Sen. McCain on protests: ‘We cannot afford a Tiananmen Square in Cairo’

Sen. John McCain (R-Ariz.) on Sunday cautioned against the Egyptian protests turning into a deadly crackdown like the 1989 pro-democracy demonstrations in China.

“We cannot afford a Tiananmen Square in Cairo,” McCain said on CNN’s “State of the Union.”

“I think one of the lessons here is that we need to be on the right side of history in these countries,” he said of the unfolding political crisis in what is not only a U.S. ally but a cultural center of the world.

“Every time we’ve been on the right side of history it’s usually turned out OK,” McCain said.

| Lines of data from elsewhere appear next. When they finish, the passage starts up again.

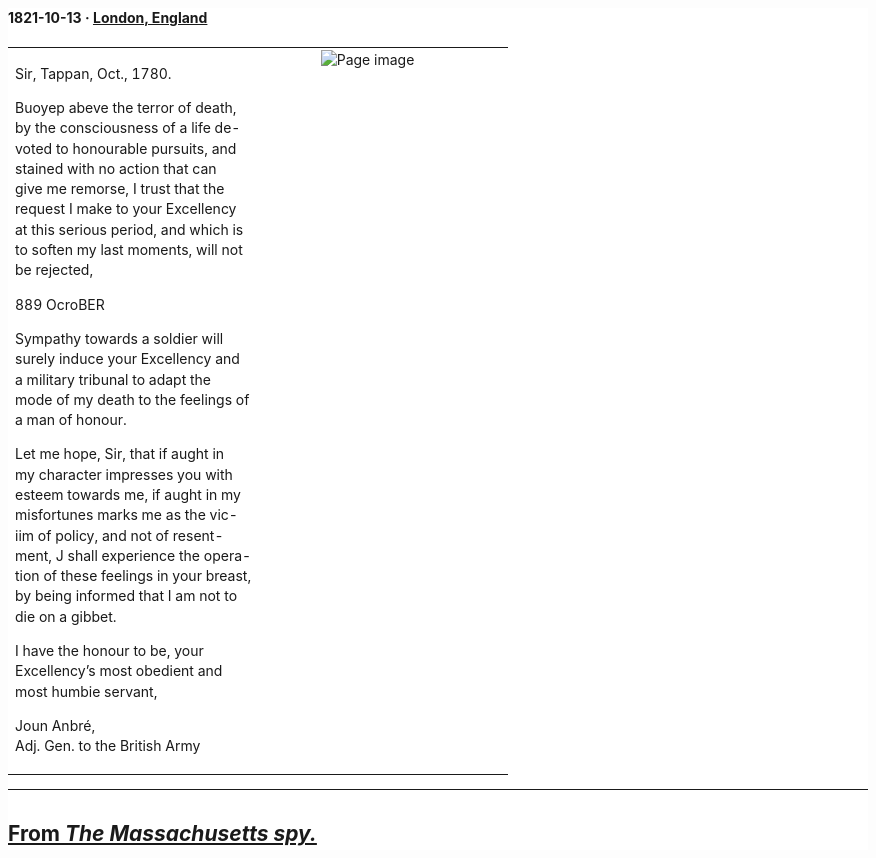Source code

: #### 1821-10-13 &middot; [London, England](http://dbpedia.org/resource/London)

<table style="width: 100%;"><tr><td style="width: 50%">

  
Sir, Tappan, Oct.\, 1780.  
  
Buoyep abeve the terror of death,  
by the consciousness of a life de-  
voted to honourable pursuits, and  
stained with no action that can  
give me remorse, I trust that the  
request I make to your Excellency  
at this serious period, and which is  
to soften my last moments, will not  
be rejected,  
  
  
  
  
  
  
  
889 OcroBER  
  
  
  
Sympathy towards a soldier will  
surely induce your Excellency and  
a military tribunal to adapt the  
mode of my death to the feelings of  
a man of honour.  
  
Let me hope, Sir, that if aught in  
my character impresses you with  
esteem towards me, if aught in my  
misfortunes marks me as the vic-  
iim of policy, and not of resent-  
ment, J shall experience the opera-  
tion of these feelings in your breast,  
by being informed that I am not to  
die on a gibbet.  
  
I have the honour to be, your  
Excellency’s most obedient and  
most humbie servant,  
  
Joun Anbré,  
Adj. Gen. to the British Army
</td><td style="width: 50%; max-height: 75%; margin: auto; display: block;">
<img alt="Page image" src="https://iiif.archive.org/image/iiif/2/sim_cobbetts-weekly-political-register_1821-10-13_40_13%2Fsim_cobbetts-weekly-political-register_1821-10-13_40_13_jp2.zip%2Fsim_cobbetts-weekly-political-register_1821-10-13_40_13_jp2%2Fsim_cobbetts-weekly-political-register_1821-10-13_40_13_0027.jp2/pct:51.2743628185907,71.34724857685009,32.19640179910045,12.903225806451612/600,/0/default.jpg"/>
</td>
</tr></table>

---

## [From _The Massachusetts spy._](https://www.loc.gov/resource/sn83021201/1822-01-02/ed-1/?sp=4)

President Hosni Mubarak, he said, needs to lay out a plan to lift the state of emergency in the country and “allow an open and free democratic process.”

“It’s fraught with danger,” McCain stressed, noting the potential influence of the Muslim Brotherhood and Iran in the process.

“But there’s also a chance for a real functioning democracy in arguably the most important country in the Middle East,” he said. “You cannot have autocratic or repressive regimes last forever.”

When asked whether cutting the $1.3 billion in aid to Egypt is a leveraging option, the senator said, “I think we have to say that everything is on the table.”

Acknowledging that “there’s all kinds of bad scenarios here,” McCain said he hoped the time between now and the previously scheduled September presidential elections in Egypt would see the “rise of political parties” and be a “model for the rest of the region.”

“The longer this unrest, the more likely the radicals see openings to take power,” he said. “[It’s] the Lenin scenario.”